(Data records)
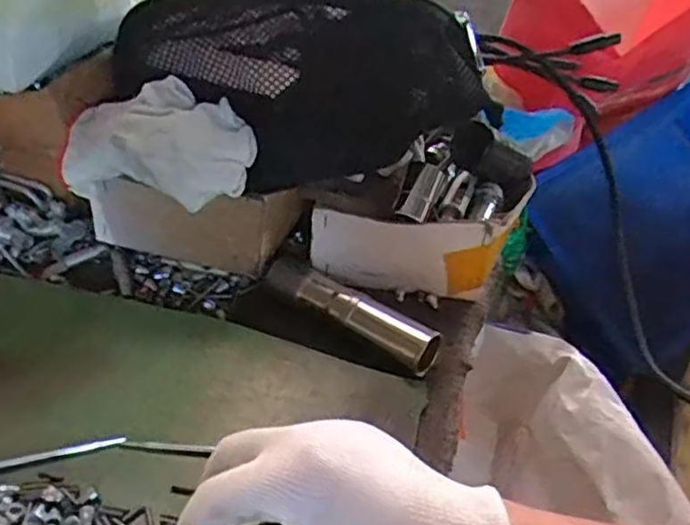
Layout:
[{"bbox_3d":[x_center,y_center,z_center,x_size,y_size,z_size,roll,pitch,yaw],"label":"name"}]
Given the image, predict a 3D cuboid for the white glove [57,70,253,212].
[{"bbox_3d":[-0.114,-0.077,0.428,0.116,0.047,0.066,12,39,10],"label":"white glove"}]

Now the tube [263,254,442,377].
[{"bbox_3d":[0.002,0.032,0.427,0.119,0.023,0.023,25,43,25],"label":"tube"}]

**WHAT YOU SHOULD DO**
Write out each entry above once more, exactly as written, and drop the pictures.

**EXERCISE SOLUTION**
Layout:
[{"bbox_3d":[x_center,y_center,z_center,x_size,y_size,z_size,roll,pitch,yaw],"label":"name"}]
Given the image, predict a 3D cuboid for the white glove [57,70,253,212].
[{"bbox_3d":[-0.114,-0.077,0.428,0.116,0.047,0.066,12,39,10],"label":"white glove"}]

Now the tube [263,254,442,377].
[{"bbox_3d":[0.002,0.032,0.427,0.119,0.023,0.023,25,43,25],"label":"tube"}]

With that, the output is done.